Data excerpts:
..........
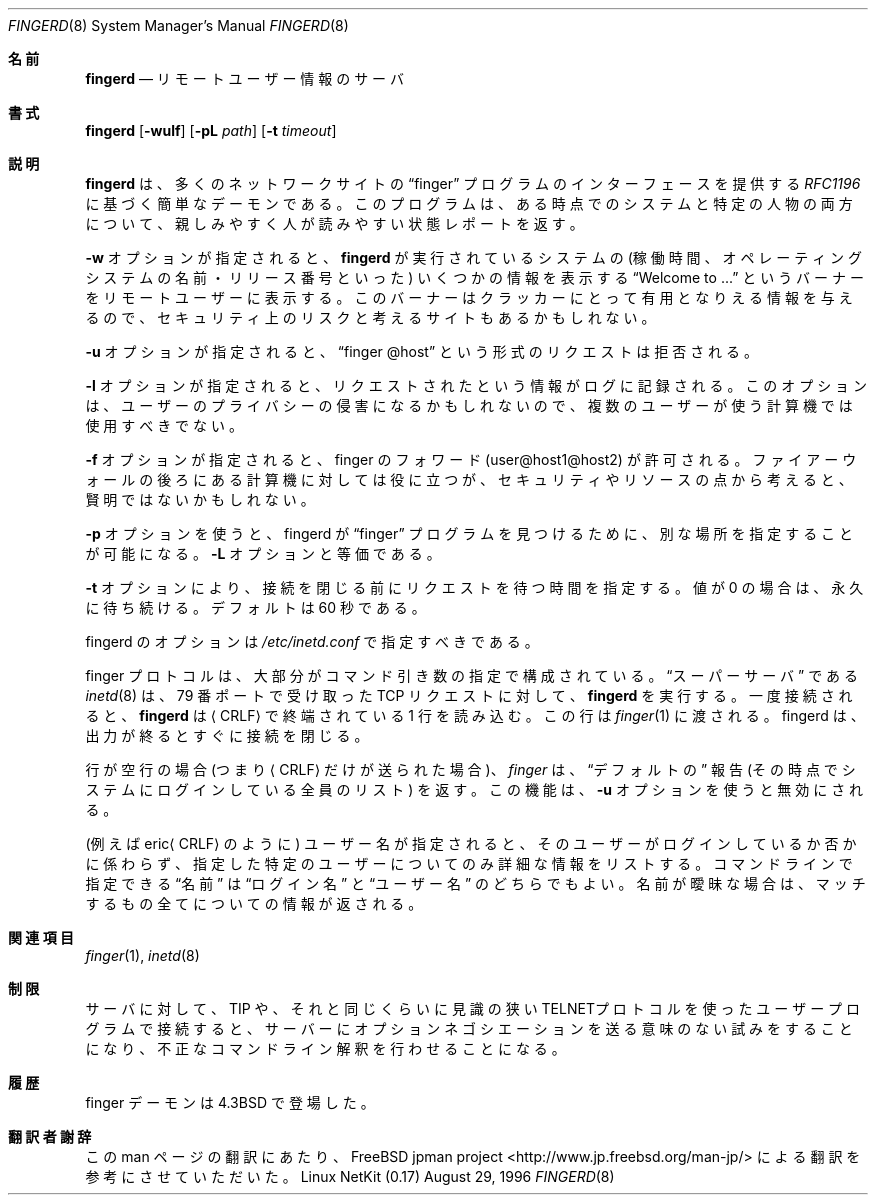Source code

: .\" Copyright (c) 1980, 1991 The Regents of the University of California.
.\" All rights reserved.
.\"
.\" Redistribution and use in source and binary forms, with or without
.\" modification, are permitted provided that the following conditions
.\" are met:
.\" 1. Redistributions of source code must retain the above copyright
.\"    notice, this list of conditions and the following disclaimer.
.\" 2. Redistributions in binary form must reproduce the above copyright
.\"    notice, this list of conditions and the following disclaimer in the
.\"    documentation and/or other materials provided with the distribution.
.\" 3. All advertising materials mentioning features or use of this software
.\"    must display the following acknowledgement:
.\"	This product includes software developed by the University of
.\"	California, Berkeley and its contributors.
.\" 4. Neither the name of the University nor the names of its contributors
.\"    may be used to endorse or promote products derived from this software
.\"    without specific prior written permission.
.\"
.\" THIS SOFTWARE IS PROVIDED BY THE REGENTS AND CONTRIBUTORS ``AS IS'' AND
.\" ANY EXPRESS OR IMPLIED WARRANTIES, INCLUDING, BUT NOT LIMITED TO, THE
.\" IMPLIED WARRANTIES OF MERCHANTABILITY AND FITNESS FOR A PARTICULAR PURPOSE
.\" ARE DISCLAIMED.  IN NO EVENT SHALL THE REGENTS OR CONTRIBUTORS BE LIABLE
.\" FOR ANY DIRECT, INDIRECT, INCIDENTAL, SPECIAL, EXEMPLARY, OR CONSEQUENTIAL
.\" DAMAGES (INCLUDING, BUT NOT LIMITED TO, PROCUREMENT OF SUBSTITUTE GOODS
.\" OR SERVICES; LOSS OF USE, DATA, OR PROFITS; OR BUSINESS INTERRUPTION)
.\" HOWEVER CAUSED AND ON ANY THEORY OF LIABILITY, WHETHER IN CONTRACT, STRICT
.\" LIABILITY, OR TORT (INCLUDING NEGLIGENCE OR OTHERWISE) ARISING IN ANY WAY
.\" OUT OF THE USE OF THIS SOFTWARE, EVEN IF ADVISED OF THE POSSIBILITY OF
.\" SUCH DAMAGE.
.\"
.\"     from: @(#)fingerd.8	6.4 (Berkeley) 3/16/91
.\"	$Id: fingerd.8,v 1.1.1.1 2000/10/19 08:22:16 ysato Exp $
.\"
.\" Japanese Version Copyright (c) 2000 Yuichi SATO
.\"         all rights reserved.
.\" Translated Mon Dec 11 04:32:48 JST 2000
.\"         by Yuichi SATO <sato@complex.eng.hokudai.ac.jp>
.\"
.Dd August 29, 1996
.Dt FINGERD 8
.Os "Linux NetKit (0.17)"
.\"O .Sh NAME
.Sh 名前
.Nm fingerd
.\"O .Nd remote user information server
.Nd リモートユーザー情報のサーバ
.\"O .Sh SYNOPSIS
.Sh 書式
.Nm fingerd
.Op Fl wulf
.Op Fl pL Ar path
.Op Fl t Ar timeout
.\"O .Sh DESCRIPTION
.Sh 説明
.\"O .Nm Fingerd
.\"O is a simple daemon based on
.\"O .%T RFC1196
.\"O that provides an interface to the
.\"O .Dq finger
.\"O program at most network sites.
.\"O The program is supposed to return a friendly,
.\"O human-oriented status report on either the system at the moment
.\"O or a particular person in depth. 
.Nm fingerd
は、多くのネットワークサイトの
.Dq finger
プログラムのインターフェースを提供する
.%T RFC1196
に基づく簡単なデーモンである。
このプログラムは、ある時点でのシステムと特定の人物の両方について、
親しみやすく人が読みやすい状態レポートを返す。
.Pp
.\"O If the
.\"O .Fl w
.\"O option is given, remote users will get an additional 
.\"O .Dq Welcome to ...
.\"O banner
.\"O which also shows some informations (e.g. uptime, operating system name and
.\"O release) about the system the
.\"O .Nm fingerd
.\"O is running on. Some sites may consider this a security risk as it
.\"O gives out information that may be useful to crackers. 
.Fl w
オプションが指定されると、
.Nm fingerd
が実行されているシステムの (稼働時間、
オペレーティングシステムの名前・リリース番号といった)
いくつかの情報を表示する
.Dq Welcome to ...
というバーナーをリモートユーザーに表示する。
このバーナーはクラッカーにとって有用となりえる情報を与えるので、
セキュリティ上のリスクと考えるサイトもあるかもしれない。
.Pp
.\"O If the 
.\"O .Fl u
.\"O option is given, requests of the form
.\"O .Dq finger @host
.\"O are rejected.
.Fl u
オプションが指定されると、
.Dq finger @host
という形式のリクエストは拒否される。
.Pp
.\"O If the
.\"O .Fl l
.\"O option is given, information about requests made is logged. This
.\"O option probably violates users' privacy and should not be used on
.\"O multiuser boxes.
.Fl l
オプションが指定されると、リクエストされたという情報がログに記録される。
このオプションは、ユーザーのプライバシーの侵害になるかもしれないので、
複数のユーザーが使う計算機では使用すべきでない。
.Pp
.\"O If the
.\"O .Fl f
.\"O option is given, finger forwarding (user@host1@host2) is allowed.
.\"O Useful behind firewalls, but probably not wise for security and
.\"O resource reasons.
.Fl f
オプションが指定されると、
finger のフォワード (user@host1@host2) が許可される。
ファイアーウォールの後ろにある計算機に対しては役に立つが、
セキュリティやリソースの点から考えると、賢明ではないかもしれない。
.Pp
.\"O The 
.\"O .Fl p
.\"O option allows specification of an alternate location for fingerd to find
.\"O the 
.\"O .Dq finger
.\"O program. The
.\"O .Fl L
.\"O option is equivalent.
.Fl p
オプションを使うと、fingerd が
.Dq finger
プログラムを見つけるために、別な場所を指定することが可能になる。
.Fl L
オプションと等価である。
.Pp
.\"O The
.\"O .Fl t
.\"O option specifies the time to wait for a request before closing the
.\"O connection.  A value of 0 waits forever.  The default is 60 seconds.
.Fl t
オプションにより、接続を閉じる前にリクエストを待つ時間を指定する。
値が 0 の場合は、永久に待ち続ける。
デフォルトは 60 秒である。
.Pp
.\"O Options to fingerd should be specified in 
.\"O .Pa /etc/inetd.conf .
fingerd のオプションは
.Pa /etc/inetd.conf
で指定すべきである。
.Pp
.\"O The finger protocol consists mostly of specifying command arguments.
.\"O The 
.\"O .Xr inetd 8
.\"O .Dq super-server
.\"O runs
.\"O .Nm fingerd
.\"O for 
.\"O .Tn TCP
.\"O requests received on port 79.
finger プロトコルは、大部分がコマンド引き数の指定で構成されている。
.Dq スーパーサーバ
である
.Xr inetd 8
は、79 番ポートで受け取った
.Tn TCP
リクエストに対して、
.Nm fingerd
を実行する。
.\"O Once connected 
.\"O .Nm fingerd
.\"O reads a single command line
.\"O terminated by a
.\"O .Aq Tn CRLF
.\"O which is passed to
.\"O .Xr finger 1 .
.\"O It closes its connections as soon as all output is finished.
一度接続されると、
.Nm fingerd
は
.Aq Tn CRLF
で終端されている 1 行を読み込む。
この行は
.Xr finger 1
に渡される。
fingerd は、出力が終るとすぐに接続を閉じる。
.Pp
.\"O If the line is empty (i.e. just a
.\"O .Aq Tn CRLF
.\"O is sent) then 
.\"O .Xr finger
.\"O returns a
.\"O .Dq default
.\"O report that lists all people logged into
.\"O the system at that moment. This feature is blocked by the 
.\"O .Fl u
.\"O option.
行が空行の場合 (つまり
.Aq Tn CRLF
だけが送られた場合)、
.Xr finger
は、
.Dq デフォルトの
報告 (その時点でシステムにログインしている全員のリスト) を返す。
この機能は、
.Fl u
オプションを使うと無効にされる。
.Pp
.\"O If a user name is specified (e.g.
.\"O .Pf eric Aq Tn CRLF )
.\"O then the
.\"O response lists more extended information for only that particular user,
.\"O whether logged in or not.
.\"O Allowable
.\"O .Dq names
.\"O in the command line include both
.\"O .Dq login names
.\"O and
.\"O .Dq user names .
.\"O If a name is ambiguous, all possible derivations are returned.
(例えば
.Pf eric Aq Tn CRLF
のように) ユーザー名が指定されると、
そのユーザーがログインしているか否かに係わらず、
指定した特定のユーザーについてのみ詳細な情報をリストする。
コマンドラインで指定できる
.Dq 名前
は
.Dq ログイン名
と
.Dq ユーザー名
のどちらでもよい。
名前が曖昧な場合は、マッチするもの全てについての情報が返される。
.\"O .Sh SEE ALSO
.Sh 関連項目
.Xr finger 1 ,
.Xr inetd 8
.\"O .Sh RESTRICTIONS
.Sh 制限
.\"O Connecting directly to the server from a
.\"O .Tn TIP
.\"O or an equally narrow-minded
.\"O .Tn TELNET Ns \-protocol
.\"O user program can result
.\"O in meaningless attempts at option negotiation being sent to the
.\"O server, which will foul up the command line interpretation.
サーバに対して、
.Tn TIP
や、それと同じくらいに見識の狭い
.Tn TELNET Ns プロトコル
を使ったユーザープログラムで接続すると、
サーバーにオプションネゴシエーションを送る意味のない試みをすることになり、
不正なコマンドライン解釈を行わせることになる。
.\"O .Sh HISTORY
.Sh 履歴
.\"O The finger daemon appeared in
.\"O .Bx 4.3 .
finger デーモンは
.Bx 4.3
で登場した。
.Sh 翻訳者謝辞
この man ページの翻訳にあたり、
FreeBSD jpman project <http://www.jp.freebsd.org/man-jp/>
による翻訳を参考にさせていただいた。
..........
JOB ITEM |
Using the data above, repeat exactly the lines that begin at the line with "ARISING IN ANY WAY" and end at the line with "most network sites.", both ends included.

REPLY |
.\" LIABILITY, OR TORT (INCLUDING NEGLIGENCE OR OTHERWISE) ARISING IN ANY WAY
.\" OUT OF THE USE OF THIS SOFTWARE, EVEN IF ADVISED OF THE POSSIBILITY OF
.\" SUCH DAMAGE.
.\"
.\"     from: @(#)fingerd.8	6.4 (Berkeley) 3/16/91
.\"	$Id: fingerd.8,v 1.1.1.1 2000/10/19 08:22:16 ysato Exp $
.\"
.\" Japanese Version Copyright (c) 2000 Yuichi SATO
.\"         all rights reserved.
.\" Translated Mon Dec 11 04:32:48 JST 2000
.\"         by Yuichi SATO <sato@complex.eng.hokudai.ac.jp>
.\"
.Dd August 29, 1996
.Dt FINGERD 8
.Os "Linux NetKit (0.17)"
.\"O .Sh NAME
.Sh 名前
.Nm fingerd
.\"O .Nd remote user information server
.Nd リモートユーザー情報のサーバ
.\"O .Sh SYNOPSIS
.Sh 書式
.Nm fingerd
.Op Fl wulf
.Op Fl pL Ar path
.Op Fl t Ar timeout
.\"O .Sh DESCRIPTION
.Sh 説明
.\"O .Nm Fingerd
.\"O is a simple daemon based on
.\"O .%T RFC1196
.\"O that provides an interface to the
.\"O .Dq finger
.\"O program at most network sites.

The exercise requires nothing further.